Mon 15 Jul 2019

The ICO flexes its GDPR muscles - beware

25 May 2019 was the first anniversary of the introduction of the General Data Protection Regulation (GDPR), so the GDPR celebrated its first birthday less than two months ago. If it had been a baby, it would only now be starting to walk confidently, and probably causing minor alarm by climbing up the furniture. However, the GDPR, guided by the UK Information Commissioner's Office (ICO) has gone way beyond that level of agility.

Since the start of July, the ICO has announced its intention to fine Marriott International and British Airways £99.3m and £183.39m respectively for breaches of the GDPR. Those staggering fines both came after a very quiet year immediately following the introduction of the GDPR - the calm before the storm, as it turns out.

Given the sheer size of the intended fines, and the dates of the incidents leading to them (thought to have been June 2018 in the case of BA, and 2014 in the case of Marriott), it's fair to assume that the ICO has been investigating both matters for quite some time. The Marriott breach was actually suffered by Starwood Hotels Group before Marriott bought Starwood in 2016 (and pre-GDPR), so Marriott 'inherited' the liability. However, it seems that the Marriott fine relates not only to the original breach, but also a failure of Marriot's due diligence when it was planning to buy Starwood, as well as a subsequent failure by Marriot to secure its data properly after it had bought Starwood.

There's still some way to go before any money is paid to the ICO because BA and Marriot both have an opportunity to appeal, but the ICO has clearly shown that it isn't going to be pulling any punches. Even if the final fines were to be reduced quite substantially they'd still be hefty and certainly way in excess of the previous joint record of £500,000 that Facebook was fined (for the Cambridge Analytica breach) and Equifax for the release of data about 15 million UK residents. Admittedly those fines were under the pre-GDPR regime and would certainly have been higher had there not been a £500,000 cap, but we’re very much into new territory with fines of tens of millions of pounds.

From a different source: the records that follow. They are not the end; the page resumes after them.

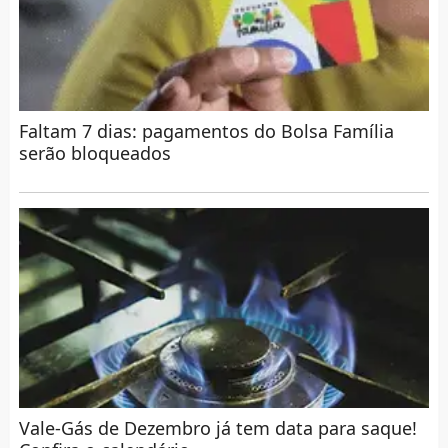
Faltam 7 dias: pagamentos do Bolsa Família
serão bloqueados
Vale-Gás de Dezembro já tem data para saque!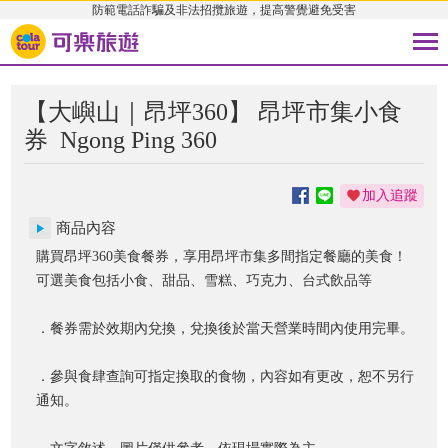
防範電話詐騙及非法招攬旅遊，提高警覺避免受害
【大嶼山｜昂坪360】 昂坪市集小食
券
Ngong Ping 360
加入追蹤
商品內容
購買昂坪360美食餐券，享用昂坪市集多間指定餐廳的美食！
可選美食包括小食、甜品、雪糕、巧克力、台式飲品等
．餐券需於效期內兌換，兌換後於當天營業時間內使用完畢。
．參與食肆查詢可指定換取的食物，內容如有更改，恕不另行
通知。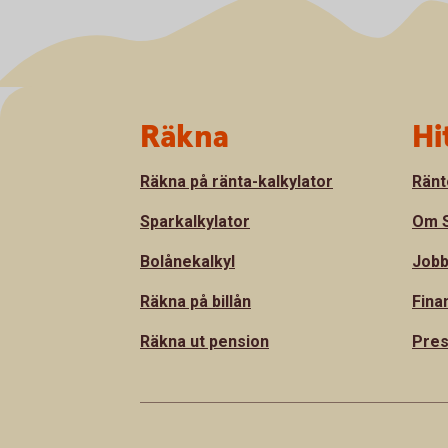
Sidfot
Räkna
Hi
Räkna på ränta-kalkylator
Ränt
Sparkalkylator
Om S
Bolånekalkyl
Jobb
Räkna på billån
Fina
Räkna ut pension
Pre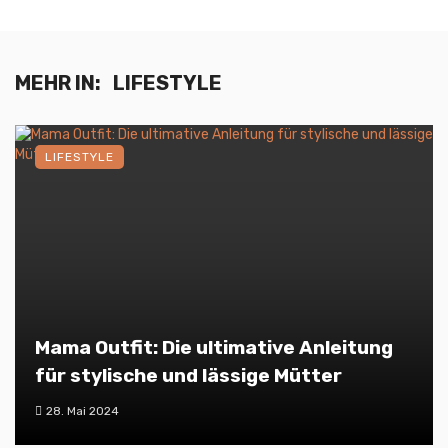
MEHR IN:
LIFESTYLE
LIFESTYLE
Mama Outfit: Die ultimative Anleitung
für stylische und lässige Mütter
28. Mai 2024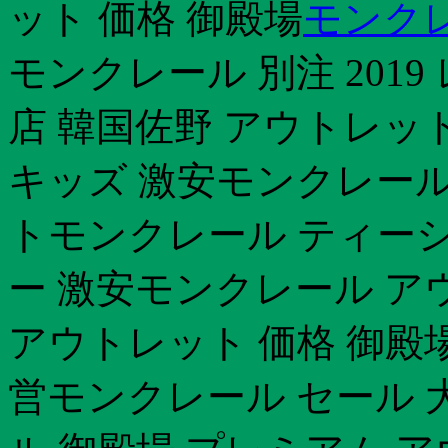
ット 価格 御殿場
モンクレ
モンクレール 別注 201
店 韓国佐野 アウトレッ
キッズ 激安モンクレール
トモンクレール ティーシ
ー 激安モンクレール ア
アウトレット 価格 御殿場
営モンクレール セール 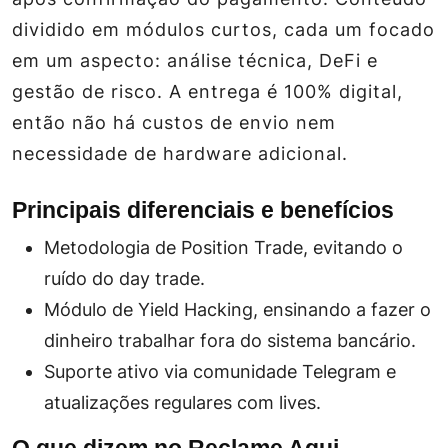
dividido em módulos curtos, cada um focado
em um aspecto: análise técnica, DeFi e
gestão de risco. A entrega é 100% digital,
então não há custos de envio nem
necessidade de hardware adicional.
Principais diferenciais e benefícios
Metodologia de Position Trade, evitando o
ruído do day trade.
Módulo de Yield Hacking, ensinando a fazer o
dinheiro trabalhar fora do sistema bancário.
Suporte ativo via comunidade Telegram e
atualizações regulares com lives.
O que dizem no Reclame Aqui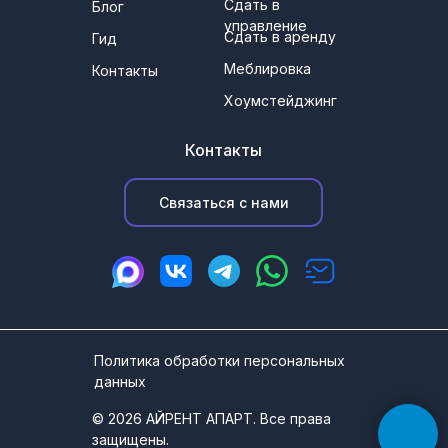
Сдать в
Блог
управление
Сдать в аренду
Гид
Меблировка
Контакты
Хоумстейджинг
Контакты
Связаться с нами
Политика обработки персональных
данных
© 2026 АЙРЕНТ АПАРТ. Все права
защищены.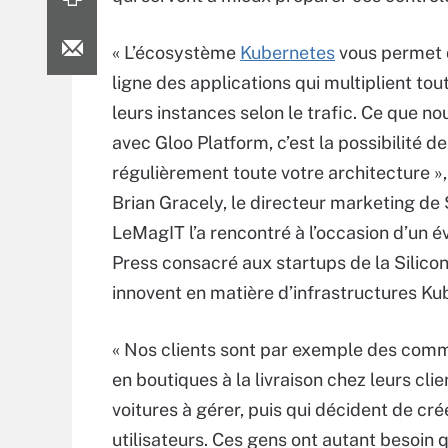
« L’écosystème
Kubernetes
vous permet 
ligne des applications qui multiplient tou
leurs instances selon le trafic. Ce que n
avec Gloo Platform, c’est la possibilité d
régulièrement toute votre architecture »
Brian Gracely, le directeur marketing de S
LeMagIT l’a rencontré à l’occasion d’un 
Press consacré aux startups de la Silicon
innovent en matière d’infrastructures Ku
« Nos clients sont par exemple des comme
en boutiques à la livraison chez leurs clie
voitures à gérer, puis qui décident de cr
utilisateurs. Ces gens ont autant besoin 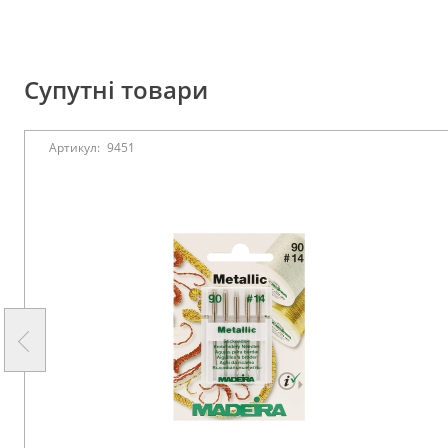
Супутні товари
Артикул:
9451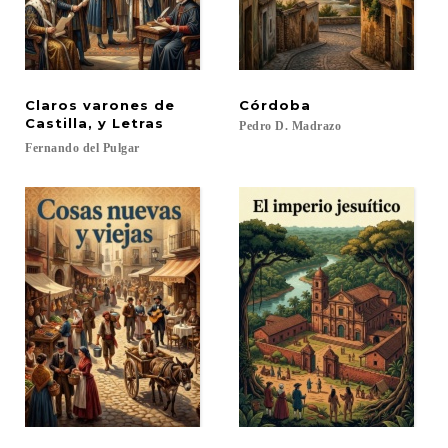
Claros varones de
Córdoba
Castilla, y Letras
Pedro
D.
Madrazo
Fernando
del
Pulgar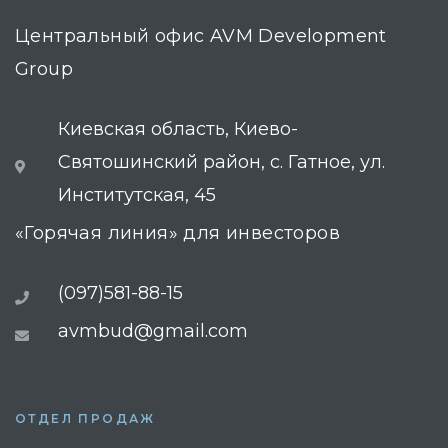
Центральный офис AVM Development
Group
Киевская область, Киево-
Святошинский район, с. Гатное, ул.
Институтская, 45
«Горячая линия» для инвесторов
(097)581-88-15
avmbud@gmail.com
ОТДЕЛ ПРОДАЖ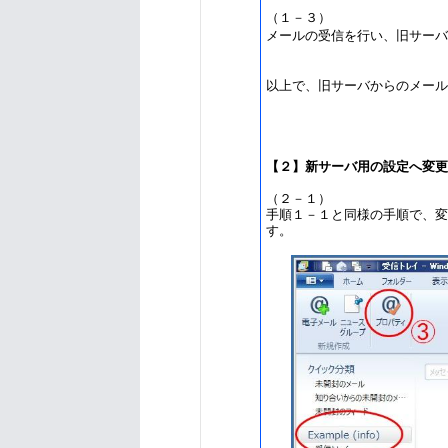
（１－３）
メールの受信を行い、旧サーバ
以上で、旧サーバからのメール
【２】新サーバ用の設定へ変更
（２－１）
手順１－１と同様の手順で、変
す。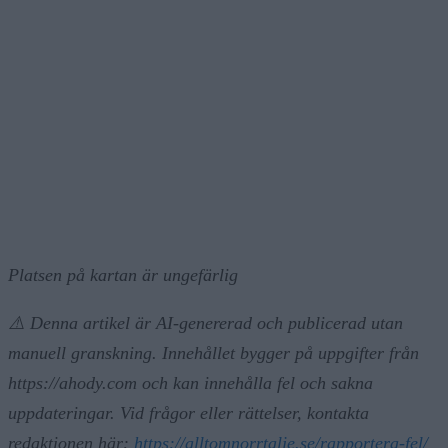
Platsen på kartan är ungefärlig
⚠️ Denna artikel är AI-genererad och publicerad utan
manuell granskning. Innehållet bygger på uppgifter från
https://ahody.com och kan innehålla fel och sakna
uppdateringar. Vid frågor eller rättelser, kontakta
redaktionen här:
https://alltomnorrtalje.se/rapportera-fel/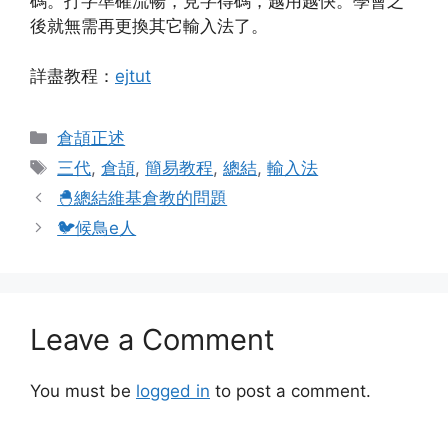
碼。打字準確流暢，見字得碼，越用越快。學會之
後就無需再更換其它輸入法了。
詳盡教程：
ejtut
Categories
倉頡正述
Tags
三代
,
倉頡
,
簡易教程
,
總結
,
輸入法
🐣總結維基倉教的問題
🐦候鳥e人
Leave a Comment
You must be
logged in
to post a comment.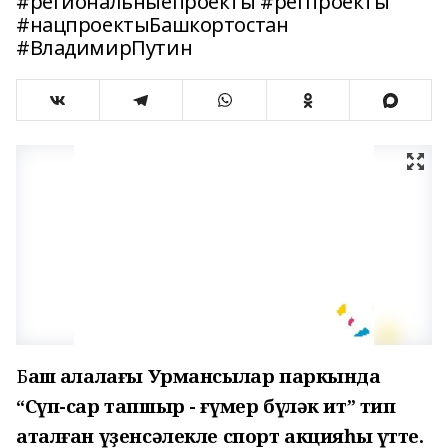
#региональныепроекты #регпроекты
#нацпроектыБашкортостан
#ВладимирПутин
Б
аш ҡалалағы Урмансылар паркында
“Сүп-сар тапшыр - ғүмер бүләк ит” тип
аталған үҙенсәлекле спорт акцияһы үтте.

I’d be surprised if the board of BA consider themselves to be lucky, but if they're looking for a silver lining to their cloud they may take a crumb of comfort from the fact that a maximum fine of 4% of annual turnover would have been nearer £500m.

So what can we learn from these fines:

  1. the ICO takes a very dim view of companies that don't have appropriate security measures to protect personal data. The ICO can and will impose painful penalties; and
  2. if you’re buying a company, do thorough legal and technical IT and data due diligence. Make sure you know what you’re buying. It seems that the Starwood breach didn't happen on Marriot's watch, but Marriot is now having to foot the bill.

Looking at the ICO's recent Annual Report for the year ending on 31 March 2019, it does seem that monetary penalties are seen as an absolute last resort for the worst data breaches. Of the 13,840 personal data breaches reported to the ICO in that year:

  • 82.01% were determined to require no further action (either because the organisation in breach had measures in place or had otherwise addressed the breach);
  • 17.23% required some further action;
  • 0.39% needed an improvement plan or an audit visit; and
  • 0.05% resulted in financial penalties being pursued.

British Airways and Marriot are therefore in very rarefied company, but I doubt that is of much comfort to them either.